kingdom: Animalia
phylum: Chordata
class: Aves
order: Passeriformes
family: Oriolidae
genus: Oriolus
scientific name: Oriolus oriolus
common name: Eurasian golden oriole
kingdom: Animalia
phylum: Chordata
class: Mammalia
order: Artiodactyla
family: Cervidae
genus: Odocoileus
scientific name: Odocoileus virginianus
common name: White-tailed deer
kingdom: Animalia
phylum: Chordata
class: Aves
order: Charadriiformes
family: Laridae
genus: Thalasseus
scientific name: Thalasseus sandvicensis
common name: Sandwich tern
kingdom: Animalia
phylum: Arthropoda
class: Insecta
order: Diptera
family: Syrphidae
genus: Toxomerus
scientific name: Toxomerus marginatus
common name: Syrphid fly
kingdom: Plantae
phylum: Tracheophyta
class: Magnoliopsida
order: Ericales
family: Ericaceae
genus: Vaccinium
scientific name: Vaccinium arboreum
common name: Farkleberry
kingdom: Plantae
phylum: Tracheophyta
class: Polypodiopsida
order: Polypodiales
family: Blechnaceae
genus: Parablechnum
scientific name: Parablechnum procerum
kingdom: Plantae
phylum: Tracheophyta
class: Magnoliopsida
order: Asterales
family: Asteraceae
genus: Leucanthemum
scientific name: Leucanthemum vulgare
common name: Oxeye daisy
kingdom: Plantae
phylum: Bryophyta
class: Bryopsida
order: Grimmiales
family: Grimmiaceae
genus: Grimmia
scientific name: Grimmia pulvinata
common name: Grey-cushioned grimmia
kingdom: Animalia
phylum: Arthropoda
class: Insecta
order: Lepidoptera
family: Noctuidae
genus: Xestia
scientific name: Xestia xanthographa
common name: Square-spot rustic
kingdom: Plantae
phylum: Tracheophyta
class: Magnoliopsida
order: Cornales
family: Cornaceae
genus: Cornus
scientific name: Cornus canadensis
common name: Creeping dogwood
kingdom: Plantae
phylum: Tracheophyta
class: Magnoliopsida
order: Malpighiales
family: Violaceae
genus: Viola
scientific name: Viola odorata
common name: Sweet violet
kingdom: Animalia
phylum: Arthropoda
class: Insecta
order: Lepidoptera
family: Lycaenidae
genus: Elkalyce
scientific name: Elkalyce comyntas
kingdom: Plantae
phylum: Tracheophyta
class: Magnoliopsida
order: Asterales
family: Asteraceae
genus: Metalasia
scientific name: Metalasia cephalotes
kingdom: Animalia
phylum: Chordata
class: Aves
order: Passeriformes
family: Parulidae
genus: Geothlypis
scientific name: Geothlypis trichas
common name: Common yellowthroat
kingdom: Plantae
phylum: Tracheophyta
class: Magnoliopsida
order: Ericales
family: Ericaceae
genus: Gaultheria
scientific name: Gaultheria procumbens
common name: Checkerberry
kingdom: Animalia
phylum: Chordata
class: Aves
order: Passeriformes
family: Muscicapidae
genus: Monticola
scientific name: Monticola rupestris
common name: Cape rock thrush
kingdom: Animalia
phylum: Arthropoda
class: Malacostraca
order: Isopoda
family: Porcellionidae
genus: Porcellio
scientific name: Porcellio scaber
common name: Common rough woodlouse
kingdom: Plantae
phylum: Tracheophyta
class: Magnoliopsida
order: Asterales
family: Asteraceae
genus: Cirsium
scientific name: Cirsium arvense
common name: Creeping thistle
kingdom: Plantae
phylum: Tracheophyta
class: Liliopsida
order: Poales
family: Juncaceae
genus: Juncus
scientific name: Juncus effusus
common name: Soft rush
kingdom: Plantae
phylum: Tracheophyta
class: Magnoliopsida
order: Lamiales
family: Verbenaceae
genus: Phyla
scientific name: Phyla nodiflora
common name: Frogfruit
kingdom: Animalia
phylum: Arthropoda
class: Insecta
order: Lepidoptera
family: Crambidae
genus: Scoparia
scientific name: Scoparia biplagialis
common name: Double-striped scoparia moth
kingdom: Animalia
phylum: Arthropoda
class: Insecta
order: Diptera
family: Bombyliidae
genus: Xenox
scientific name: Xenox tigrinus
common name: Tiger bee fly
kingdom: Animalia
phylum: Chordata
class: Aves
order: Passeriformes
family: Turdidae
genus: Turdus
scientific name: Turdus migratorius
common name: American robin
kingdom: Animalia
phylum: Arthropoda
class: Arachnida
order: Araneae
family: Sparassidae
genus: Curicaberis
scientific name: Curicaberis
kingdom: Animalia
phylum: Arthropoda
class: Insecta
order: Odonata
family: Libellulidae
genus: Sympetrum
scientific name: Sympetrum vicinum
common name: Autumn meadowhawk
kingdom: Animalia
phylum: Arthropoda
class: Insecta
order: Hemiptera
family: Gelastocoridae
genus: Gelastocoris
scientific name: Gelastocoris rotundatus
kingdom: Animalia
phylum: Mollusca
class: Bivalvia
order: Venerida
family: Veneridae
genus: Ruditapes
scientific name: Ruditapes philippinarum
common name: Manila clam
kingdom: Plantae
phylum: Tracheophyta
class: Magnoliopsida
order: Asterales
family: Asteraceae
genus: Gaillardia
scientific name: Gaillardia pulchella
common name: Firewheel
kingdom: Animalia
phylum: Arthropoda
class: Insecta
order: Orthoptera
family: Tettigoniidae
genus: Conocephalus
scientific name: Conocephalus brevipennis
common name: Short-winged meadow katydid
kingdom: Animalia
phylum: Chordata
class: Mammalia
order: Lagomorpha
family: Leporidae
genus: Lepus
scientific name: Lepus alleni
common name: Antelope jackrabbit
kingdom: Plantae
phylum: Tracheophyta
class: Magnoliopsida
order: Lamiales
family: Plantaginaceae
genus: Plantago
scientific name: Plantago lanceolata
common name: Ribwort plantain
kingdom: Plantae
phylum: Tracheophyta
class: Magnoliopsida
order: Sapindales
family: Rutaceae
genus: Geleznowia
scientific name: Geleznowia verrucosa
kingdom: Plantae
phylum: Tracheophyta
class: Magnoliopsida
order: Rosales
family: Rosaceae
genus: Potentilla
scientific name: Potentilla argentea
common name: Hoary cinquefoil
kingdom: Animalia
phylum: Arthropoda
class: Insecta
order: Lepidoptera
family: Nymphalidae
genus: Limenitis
────────────────────────────────────────
OBJECTIVE — Reproduce the material line for line, from its first line through the line containing "family: Cervidae", and stop there.

RESPONSE —
kingdom: Animalia
phylum: Chordata
class: Aves
order: Passeriformes
family: Oriolidae
genus: Oriolus
scientific name: Oriolus oriolus
common name: Eurasian golden oriole
kingdom: Animalia
phylum: Chordata
class: Mammalia
order: Artiodactyla
family: Cervidae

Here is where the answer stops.